Thankfully, life insurance has come a long way here in New Zealand. Some providers are now offering policies designed just for our way of life, which can make a big difference when you’re looking for the right option.
Here’s how local life insurance providers can offer great value:
- Lower premiums for non-smokers: only 13% of New Zealanders smoke regularly and that number is dropping every year2 (no wonder our land is so clean). On top of their clothes smelling better, this means a lot of Kiwis could be eligible for lower premiums if they’re non-smokers. Double-win!
- Advanced payout for a funeral or tangi: funerals can be expensive in New Zealand so paying for one on short notice can add a lot of additional stress on loved ones at a time when they really don’t need it. For those following Maori customs, there’s the added cost of a tangi which involves up to three days of gathering. This is why some insurers offer a partial payment in advance to help your family cover these immediate costs, subject to submitting all the requested documents, even if their claim is still being assessed.
- Backed by local underwriters: it’s good to know the people who have your back are home-grown. Having your life insurance policy backed by a trusted, local underwriter means you can be sure your family’s future is in safe hands.
Should I consider how long I might live when getting life insurance?
There’s no sure way to know how long you’ll live but it’s still worth crunching some numbers when looking into life insurance. This can give you a rough idea of how to set up your policy to give you the best possible value.
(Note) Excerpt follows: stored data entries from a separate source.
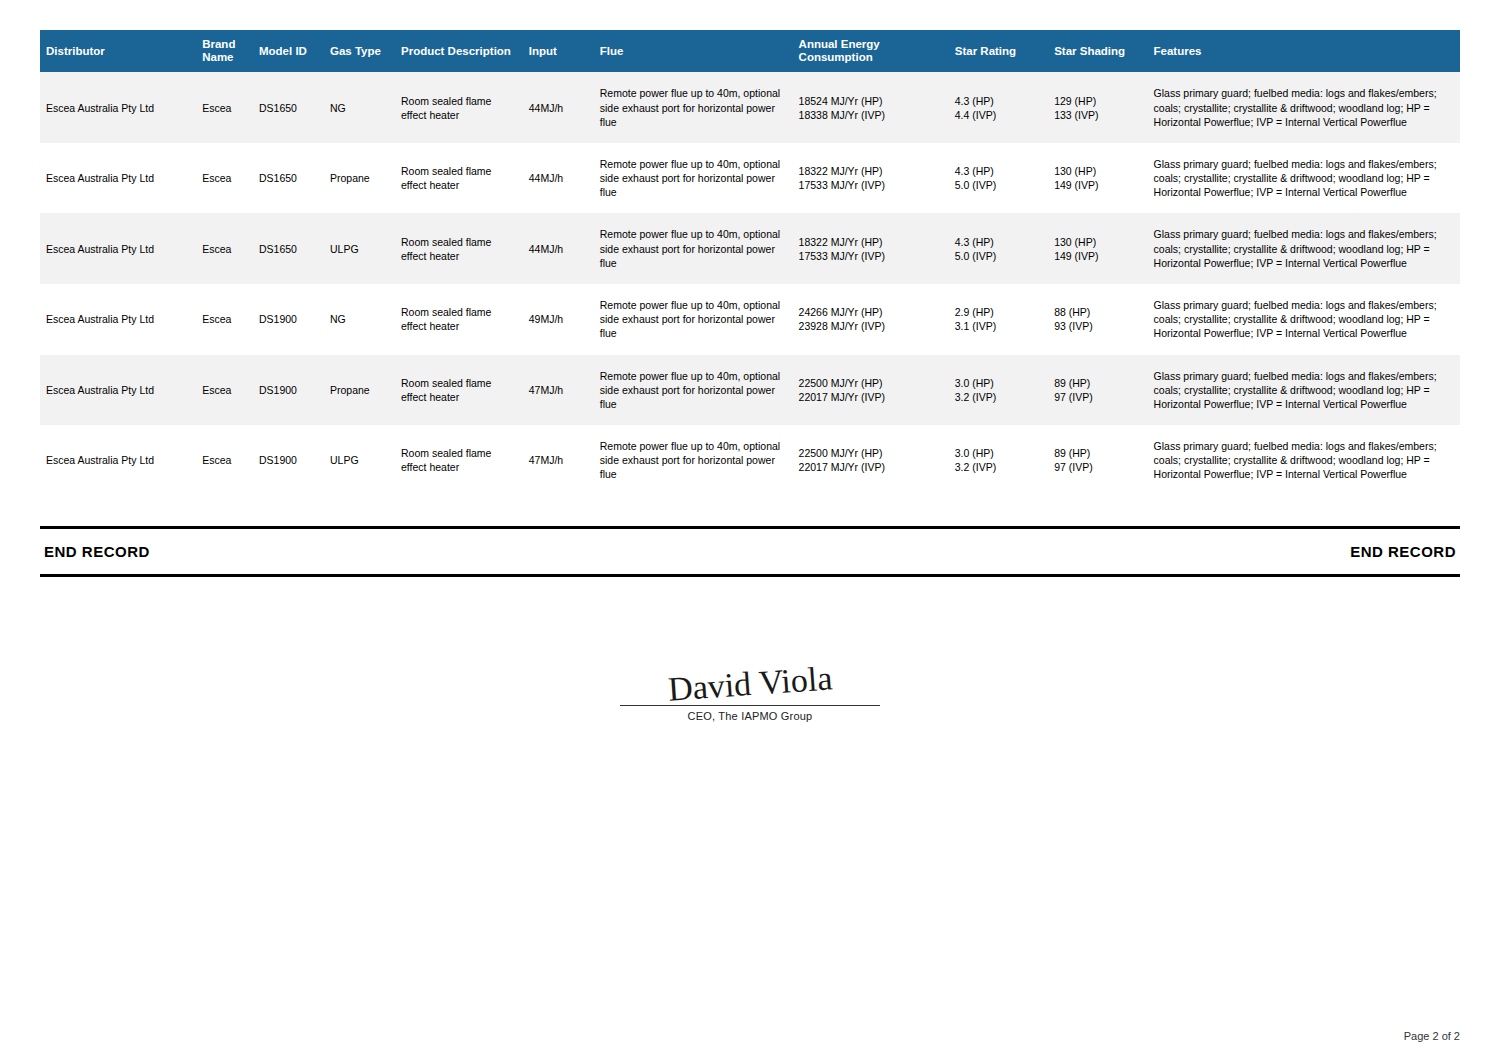| Distributor | Brand Name | Model ID | Gas Type | Product Description | Input | Flue | Annual Energy Consumption | Star Rating | Star Shading | Features |
| --- | --- | --- | --- | --- | --- | --- | --- | --- | --- | --- |
| Escea Australia Pty Ltd | Escea | DS1650 | NG | Room sealed flame effect heater | 44MJ/h | Remote power flue up to 40m, optional side exhaust port for horizontal power flue | 18524 MJ/Yr (HP) 18338 MJ/Yr (IVP) | 4.3 (HP) 4.4 (IVP) | 129 (HP) 133 (IVP) | Glass primary guard; fuelbed media: logs and flakes/embers; coals; crystallite; crystallite & driftwood; woodland log; HP = Horizontal Powerflue; IVP = Internal Vertical Powerflue |
| Escea Australia Pty Ltd | Escea | DS1650 | Propane | Room sealed flame effect heater | 44MJ/h | Remote power flue up to 40m, optional side exhaust port for horizontal power flue | 18322 MJ/Yr (HP) 17533 MJ/Yr (IVP) | 4.3 (HP) 5.0 (IVP) | 130 (HP) 149 (IVP) | Glass primary guard; fuelbed media: logs and flakes/embers; coals; crystallite; crystallite & driftwood; woodland log; HP = Horizontal Powerflue; IVP = Internal Vertical Powerflue |
| Escea Australia Pty Ltd | Escea | DS1650 | ULPG | Room sealed flame effect heater | 44MJ/h | Remote power flue up to 40m, optional side exhaust port for horizontal power flue | 18322 MJ/Yr (HP) 17533 MJ/Yr (IVP) | 4.3 (HP) 5.0 (IVP) | 130 (HP) 149 (IVP) | Glass primary guard; fuelbed media: logs and flakes/embers; coals; crystallite; crystallite & driftwood; woodland log; HP = Horizontal Powerflue; IVP = Internal Vertical Powerflue |
| Escea Australia Pty Ltd | Escea | DS1900 | NG | Room sealed flame effect heater | 49MJ/h | Remote power flue up to 40m, optional side exhaust port for horizontal power flue | 24266 MJ/Yr (HP) 23928 MJ/Yr (IVP) | 2.9 (HP) 3.1 (IVP) | 88 (HP) 93 (IVP) | Glass primary guard; fuelbed media: logs and flakes/embers; coals; crystallite; crystallite & driftwood; woodland log; HP = Horizontal Powerflue; IVP = Internal Vertical Powerflue |
| Escea Australia Pty Ltd | Escea | DS1900 | Propane | Room sealed flame effect heater | 47MJ/h | Remote power flue up to 40m, optional side exhaust port for horizontal power flue | 22500 MJ/Yr (HP) 22017 MJ/Yr (IVP) | 3.0 (HP) 3.2 (IVP) | 89 (HP) 97 (IVP) | Glass primary guard; fuelbed media: logs and flakes/embers; coals; crystallite; crystallite & driftwood; woodland log; HP = Horizontal Powerflue; IVP = Internal Vertical Powerflue |
| Escea Australia Pty Ltd | Escea | DS1900 | ULPG | Room sealed flame effect heater | 47MJ/h | Remote power flue up to 40m, optional side exhaust port for horizontal power flue | 22500 MJ/Yr (HP) 22017 MJ/Yr (IVP) | 3.0 (HP) 3.2 (IVP) | 89 (HP) 97 (IVP) | Glass primary guard; fuelbed media: logs and flakes/embers; coals; crystallite; crystallite & driftwood; woodland log; HP = Horizontal Powerflue; IVP = Internal Vertical Powerflue |
END RECORD END RECORD
David Viola
CEO, The IAPMO Group
Page 2 of 2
Like most great countries, life expectancy has grown in New Zealand since the 1980s. This means Kiwis are living longer than ever before (you’re welcome, rest of the world). Recent data suggests that men in New Zealand live up to 80 years while women reach an average of 84 years before the big sleep.3 These figures can change based on individual factors but keep in mind that numbers can’t hurt you – it’s your lifestyle, medical history, and other personal factors that will decide how long you live.
Life expectancy is a good indicator of longevity but don’t overthink it. Life insurance is best understood as a risk management product and is intended to help reduce the devastating financial impact on your family should you unexpectedly pass away. This is especially important if you have young kids or other financial dependents, or significant debts like a mortgage.
You can never really predict what life will throw at you in the long run, so it’s better to be prepared regardless of how long you think you might stick around. Plus, it’s always good to know the people who make your life worth living will have enough money to carry on the life you’ve built for them when you’re gone.